→ **Exercise objective**
Transcribe the text of the entries below, starting at the beginning of the entries and ending with the line that contains "Jornada de Locação", both included. Omit the pictures.

Provided data: Begin

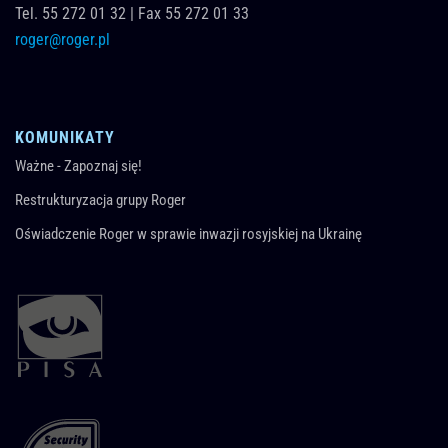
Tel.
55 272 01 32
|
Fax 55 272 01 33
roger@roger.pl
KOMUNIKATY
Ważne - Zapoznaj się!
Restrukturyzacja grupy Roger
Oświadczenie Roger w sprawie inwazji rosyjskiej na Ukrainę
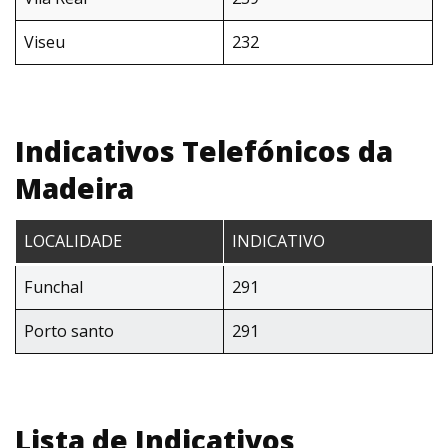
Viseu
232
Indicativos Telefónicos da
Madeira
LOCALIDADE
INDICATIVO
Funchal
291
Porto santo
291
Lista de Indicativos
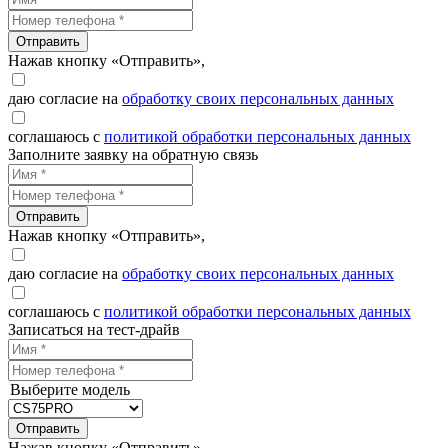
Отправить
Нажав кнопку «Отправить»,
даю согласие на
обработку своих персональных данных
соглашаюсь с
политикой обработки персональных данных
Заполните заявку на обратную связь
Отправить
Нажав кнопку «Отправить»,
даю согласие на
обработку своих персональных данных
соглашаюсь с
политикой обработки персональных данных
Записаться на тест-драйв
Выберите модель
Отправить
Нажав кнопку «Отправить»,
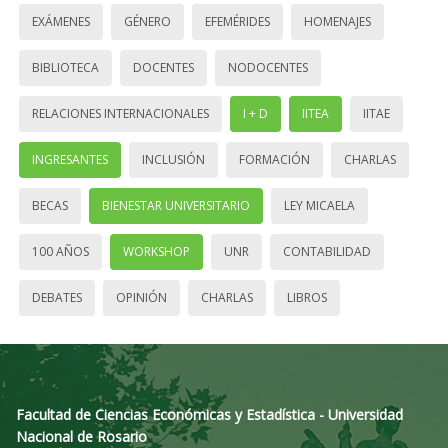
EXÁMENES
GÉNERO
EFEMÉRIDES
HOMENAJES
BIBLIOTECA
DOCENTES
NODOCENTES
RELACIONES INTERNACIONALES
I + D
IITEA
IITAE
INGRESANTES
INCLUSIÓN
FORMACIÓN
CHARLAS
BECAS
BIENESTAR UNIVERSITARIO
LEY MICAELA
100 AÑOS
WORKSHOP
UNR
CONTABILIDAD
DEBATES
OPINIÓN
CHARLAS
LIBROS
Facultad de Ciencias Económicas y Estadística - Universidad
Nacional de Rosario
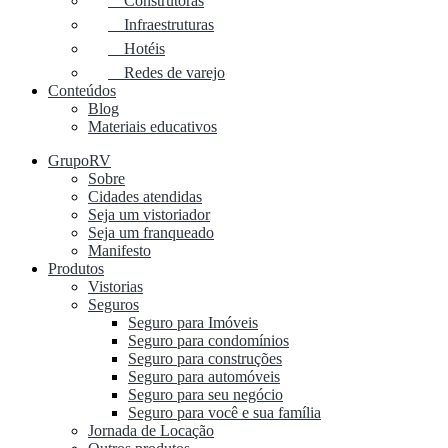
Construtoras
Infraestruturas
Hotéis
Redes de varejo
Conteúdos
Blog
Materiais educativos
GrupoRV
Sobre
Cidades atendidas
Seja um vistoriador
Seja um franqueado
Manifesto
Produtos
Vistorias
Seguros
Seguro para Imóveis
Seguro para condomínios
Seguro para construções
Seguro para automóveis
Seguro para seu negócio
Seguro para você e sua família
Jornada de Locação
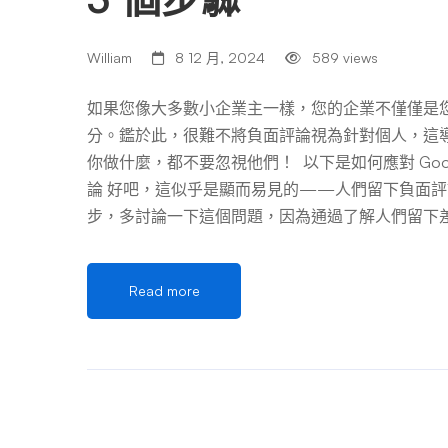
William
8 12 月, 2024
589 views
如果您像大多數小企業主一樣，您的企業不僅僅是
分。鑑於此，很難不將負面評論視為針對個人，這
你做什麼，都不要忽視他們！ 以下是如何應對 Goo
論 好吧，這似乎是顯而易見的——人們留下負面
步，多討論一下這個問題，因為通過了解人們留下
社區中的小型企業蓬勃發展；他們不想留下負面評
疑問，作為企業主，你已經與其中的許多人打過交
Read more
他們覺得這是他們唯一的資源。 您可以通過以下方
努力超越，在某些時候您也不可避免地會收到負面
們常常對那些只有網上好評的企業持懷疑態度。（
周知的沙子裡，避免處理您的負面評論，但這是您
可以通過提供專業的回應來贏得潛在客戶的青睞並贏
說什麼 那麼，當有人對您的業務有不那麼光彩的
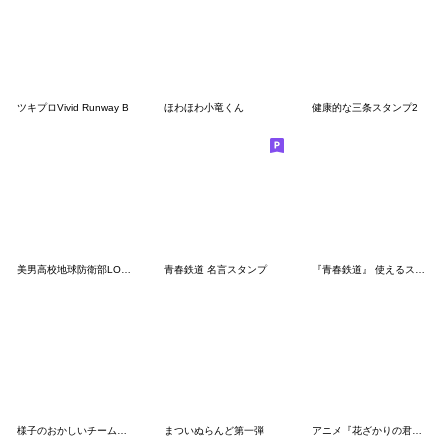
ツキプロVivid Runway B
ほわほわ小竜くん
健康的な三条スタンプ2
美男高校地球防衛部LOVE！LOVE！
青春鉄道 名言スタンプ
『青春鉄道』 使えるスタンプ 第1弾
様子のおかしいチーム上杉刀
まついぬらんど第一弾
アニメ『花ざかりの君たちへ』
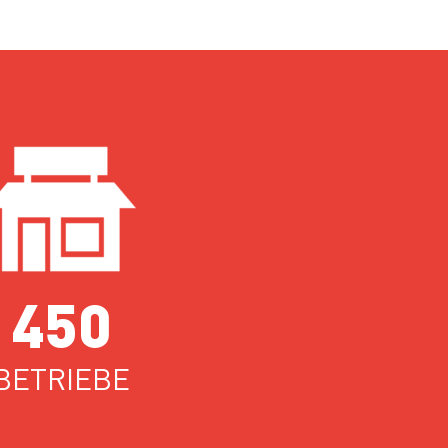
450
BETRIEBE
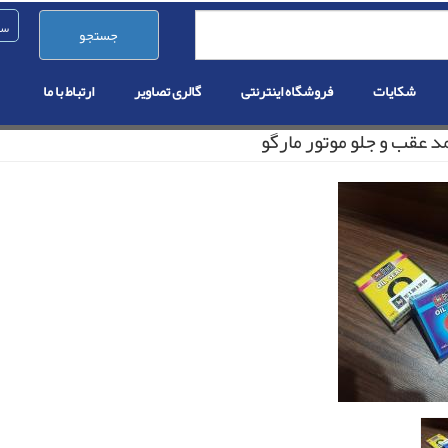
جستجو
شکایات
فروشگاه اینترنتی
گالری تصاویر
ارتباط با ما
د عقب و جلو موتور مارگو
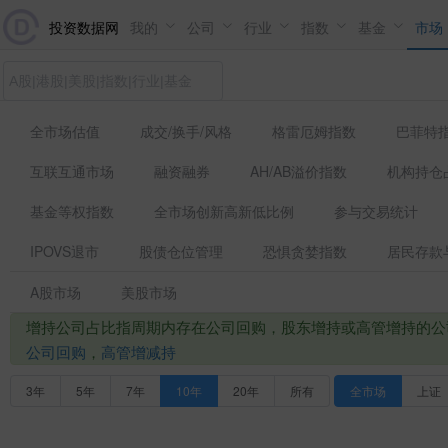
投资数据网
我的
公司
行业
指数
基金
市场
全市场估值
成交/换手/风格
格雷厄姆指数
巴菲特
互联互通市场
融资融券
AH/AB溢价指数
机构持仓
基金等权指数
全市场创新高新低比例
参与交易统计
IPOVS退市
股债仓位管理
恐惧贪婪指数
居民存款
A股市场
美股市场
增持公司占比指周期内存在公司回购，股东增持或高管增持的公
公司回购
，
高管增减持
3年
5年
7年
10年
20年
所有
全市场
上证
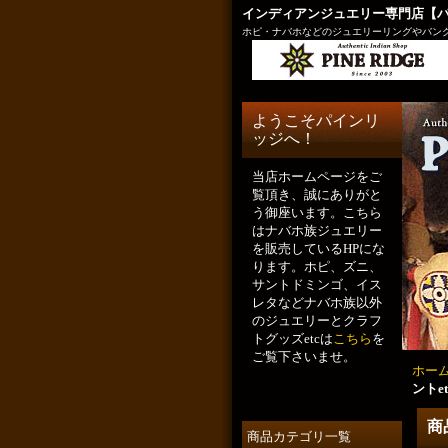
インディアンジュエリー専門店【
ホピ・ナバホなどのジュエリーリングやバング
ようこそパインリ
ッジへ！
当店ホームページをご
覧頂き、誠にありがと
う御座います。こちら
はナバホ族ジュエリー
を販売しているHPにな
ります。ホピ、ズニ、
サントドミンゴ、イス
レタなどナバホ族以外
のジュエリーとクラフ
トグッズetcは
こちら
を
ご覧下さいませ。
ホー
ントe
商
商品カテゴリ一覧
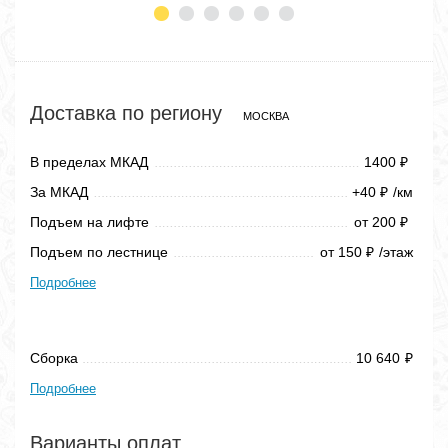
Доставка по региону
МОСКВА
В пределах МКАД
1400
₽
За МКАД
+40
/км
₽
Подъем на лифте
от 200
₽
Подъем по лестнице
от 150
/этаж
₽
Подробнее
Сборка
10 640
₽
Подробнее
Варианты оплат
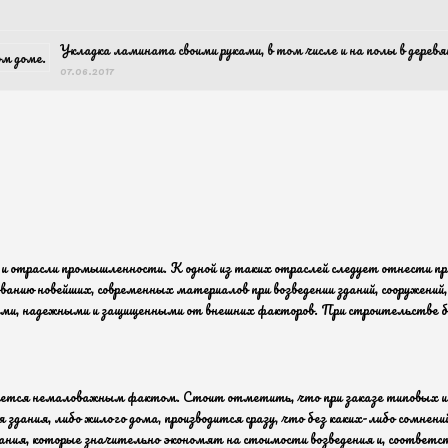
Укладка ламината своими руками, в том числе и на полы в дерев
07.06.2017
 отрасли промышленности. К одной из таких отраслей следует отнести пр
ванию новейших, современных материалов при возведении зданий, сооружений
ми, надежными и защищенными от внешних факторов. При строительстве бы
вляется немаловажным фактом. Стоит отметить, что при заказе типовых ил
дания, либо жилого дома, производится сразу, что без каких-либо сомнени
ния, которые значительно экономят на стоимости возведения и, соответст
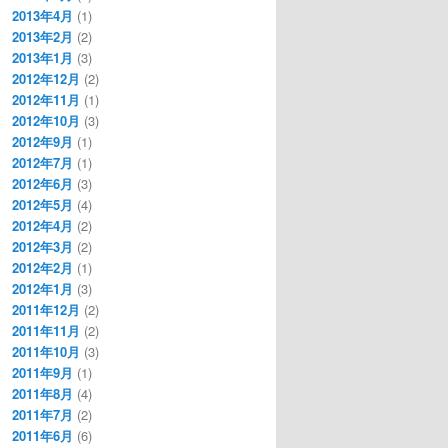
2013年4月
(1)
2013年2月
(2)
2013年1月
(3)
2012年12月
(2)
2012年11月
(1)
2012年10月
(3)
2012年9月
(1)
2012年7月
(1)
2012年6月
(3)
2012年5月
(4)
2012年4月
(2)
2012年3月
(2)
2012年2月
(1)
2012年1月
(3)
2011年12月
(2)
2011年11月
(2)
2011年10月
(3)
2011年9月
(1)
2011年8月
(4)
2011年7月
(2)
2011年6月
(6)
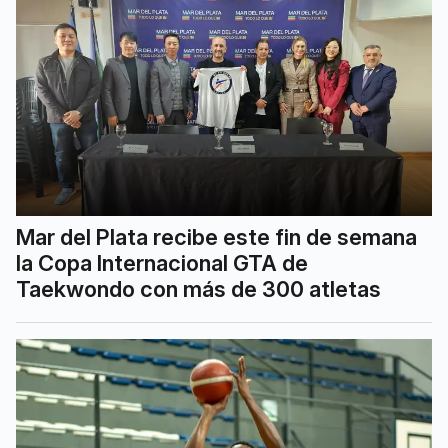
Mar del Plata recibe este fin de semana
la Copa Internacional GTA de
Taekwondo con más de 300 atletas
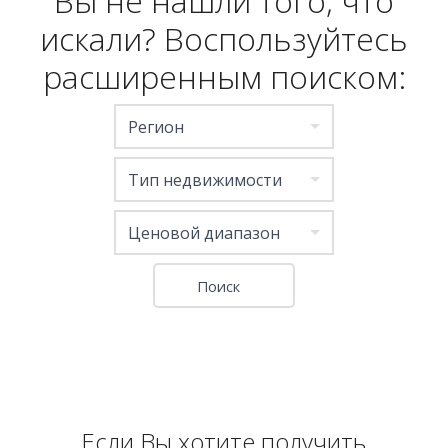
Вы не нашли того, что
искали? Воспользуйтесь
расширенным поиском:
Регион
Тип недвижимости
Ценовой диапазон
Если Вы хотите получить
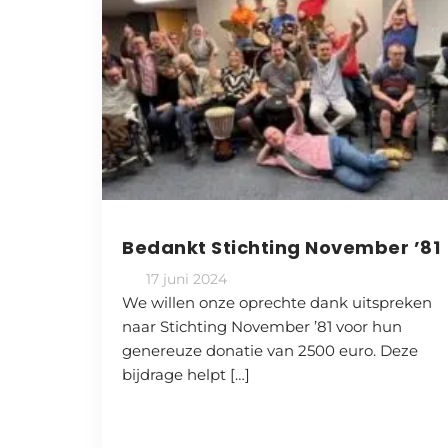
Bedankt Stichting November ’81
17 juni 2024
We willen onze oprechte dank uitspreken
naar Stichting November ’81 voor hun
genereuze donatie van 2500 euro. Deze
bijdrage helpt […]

Provided data: End

→ **Task answer**
Tel.
55 272 01 32
|
Fax 55 272 01 33
roger@roger.pl
KOMUNIKATY
Ważne - Zapoznaj się!
Restrukturyzacja grupy Roger
Oświadczenie Roger w sprawie inwazji rosyjskiej na Ukrainę
Viseu
232
Indicativos Telefónicos da
Madeira
LOCALIDADE
INDICATIVO
Funchal
291
Porto santo
291
Lista de Indicativos
Отправить
Нажав кнопку «Отправить»,
даю согласие на
обработку своих персональных данных
соглашаюсь с
политикой обработки персональных данных
Заполните заявку на обратную связь
Отправить
Нажав кнопку «Отправить»,
даю согласие на
обработку своих персональных данных
соглашаюсь с
политикой обработки персональных данных
Записаться на тест-драйв
Выберите модель
Отправить
Нажав кнопку «Отправить»,
EXÁMENES
GÉNERO
EFEMÉRIDES
HOMENAJES
BIBLIOTECA
DOCENTES
NODOCENTES
RELACIONES INTERNACIONALES
I + D
IITEA
IITAE
INGRESANTES
INCLUSIÓN
FORMACIÓN
CHARLAS
BECAS
BIENESTAR UNIVERSITARIO
LEY MICAELA
100 AÑOS
WORKSHOP
UNR
CONTABILIDAD
DEBATES
OPINIÓN
CHARLAS
LIBROS
Facultad de Ciencias Económicas y Estadística - Universidad
Nacional de Rosario
Construtoras
Infraestruturas
Hotéis
Redes de varejo
Conteúdos
Blog
Materiais educativos
GrupoRV
Sobre
Cidades atendidas
Seja um vistoriador
Seja um franqueado
Manifesto
Produtos
Vistorias
Seguros
Seguro para Imóveis
Seguro para condomínios
Seguro para construções
Seguro para automóveis
Seguro para seu negócio
Seguro para você e sua família
Jornada de Locação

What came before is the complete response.